今年は桜が記録的な早咲きとなり、青森県内の名所もすでに葉桜となっています。そのなか雪深い八甲田山系は里とは別世界、まだ春スキーが楽しめます。さらに、中腹では春の花々も姿を現し八甲田ならではの癒しのひと時を楽しむことができます。

※レポート 市川麻耶キャスター
「八甲田のふもとにある谷地温泉周辺では、春の風物詩ミズバショウが咲き始めています」

八甲田山系の標高約780メートルにある谷地温泉周辺。湿原では雪解けを待ちかねたようにミズバショウが咲き始め、水面に純白の姿を映しています。八甲田の中腹はいま、白一色に染まった冬から春色に染まり始めています。

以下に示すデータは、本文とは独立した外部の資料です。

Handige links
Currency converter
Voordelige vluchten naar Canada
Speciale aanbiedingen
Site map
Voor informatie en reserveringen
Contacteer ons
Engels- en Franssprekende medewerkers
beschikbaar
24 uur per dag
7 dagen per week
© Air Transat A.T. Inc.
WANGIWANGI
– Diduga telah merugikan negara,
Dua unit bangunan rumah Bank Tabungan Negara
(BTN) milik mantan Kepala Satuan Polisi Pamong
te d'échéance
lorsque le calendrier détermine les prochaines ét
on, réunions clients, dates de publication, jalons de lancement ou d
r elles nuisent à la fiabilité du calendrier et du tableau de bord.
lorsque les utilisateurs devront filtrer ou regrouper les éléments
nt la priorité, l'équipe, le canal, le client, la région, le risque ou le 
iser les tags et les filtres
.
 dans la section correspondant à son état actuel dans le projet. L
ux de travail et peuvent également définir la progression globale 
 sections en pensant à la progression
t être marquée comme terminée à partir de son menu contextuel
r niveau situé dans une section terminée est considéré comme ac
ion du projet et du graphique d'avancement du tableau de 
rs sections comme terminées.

雪が消えた場所に、咲き誇る花。キクザキイチゲです。山を歩いている時にこんなに小さくて可憐な花を見つけることができたら、幸せな気持ちで心が満たされます。

※県外からの観光客は
「たまたまそこにいっぱい咲いていたからちょっと(車を)停めて写真を撮ろうかととっても綺麗ですねかわいい」
「弘前城の桜をめがけて来たんだけど。市川・早咲きですものね。それに見合うように違うお花を見ようかなと思って」

中腹では春の息吹を感じられる八甲田も山頂ではまだ、季節の移り変わりは進んではいないようです。枝先に長く伸びた氷。氷点下の厳しい冷え込みで生まれる霧氷(むひょう)です。

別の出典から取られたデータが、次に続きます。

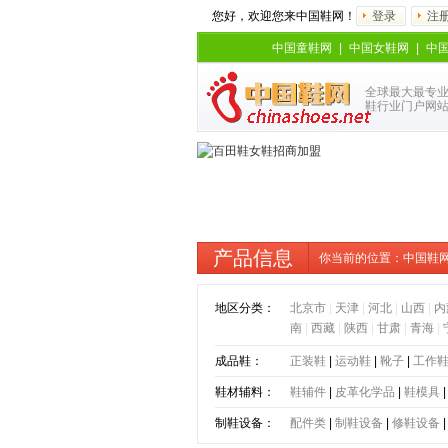
您好，欢迎您来中国鞋网！
登录
注
中国童鞋网
|
中国女鞋网
|
中
全球最大最专
鞋行业门户网
产品信息
你当前的位置：
中国鞋
地区分类：
北京市
|
天津
|
河北
|
山西
|
内
南
|
西藏
|
陕西
|
甘肃
|
青海
|
成品鞋：
正装鞋
|
运动鞋
|
靴子
|
工作
鞋材辅料：
鞋辅件
|
皮革化学品
|
鞋模具
制鞋设备：
配件类
|
制鞋设备
|
修鞋设备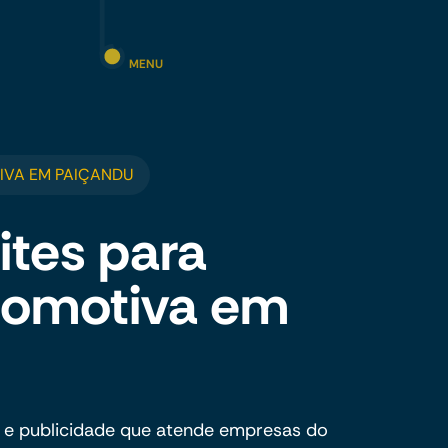
MENU
IVA EM PAIÇANDU
ites para
utomotiva em
 e publicidade que atende empresas do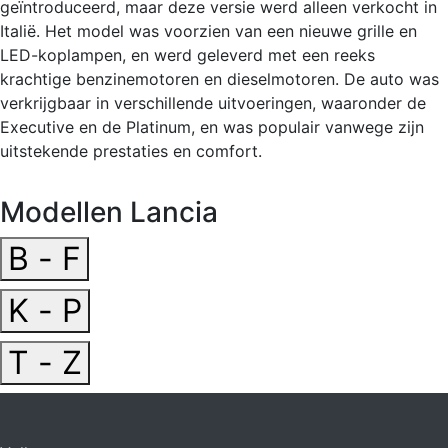
geïntroduceerd, maar deze versie werd alleen verkocht in
Italië. Het model was voorzien van een nieuwe grille en
LED-koplampen, en werd geleverd met een reeks
krachtige benzinemotoren en dieselmotoren. De auto was
verkrijgbaar in verschillende uitvoeringen, waaronder de
Executive en de Platinum, en was populair vanwege zijn
uitstekende prestaties en comfort.
Modellen Lancia
B - F
K - P
T - Z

標高およそ1320メートルの八甲田ロープウェー山頂駅では、この日、午前10時でも気温はマイナス2.4度、里とは別世界です。

※長崎からの観光客は
「弘前に桜を見に行った。残念な状況でしたけど。このような風景は長崎では雲仙くらいでしか見られない」
※大阪からの観光客は
「めちゃめちゃきれいでびっくりしました。思いのほか寒いです」

※レポート 市川麻耶キャスター
「少し風は強いですが、青空も広がっていて春スキー日和です」

今年は雪解けが早く山頂駅の積雪はいつもの年より少なく50センチほどで、春スキーはシーズン最終盤。訪れた人は清々しい表情で雄大な景色を眺めながら雪の感触を満喫していました。

※横浜から訪れた人
「景色良くて何度も来たいところです。ここで見える景色と裏側で全然違うので自然の中を滑れるというのがゲレンデと違っていい」

八甲田の山肌はこれから日を追うごとに新緑への衣替えが進み、また、違った癒しのひと時を届けてくれます。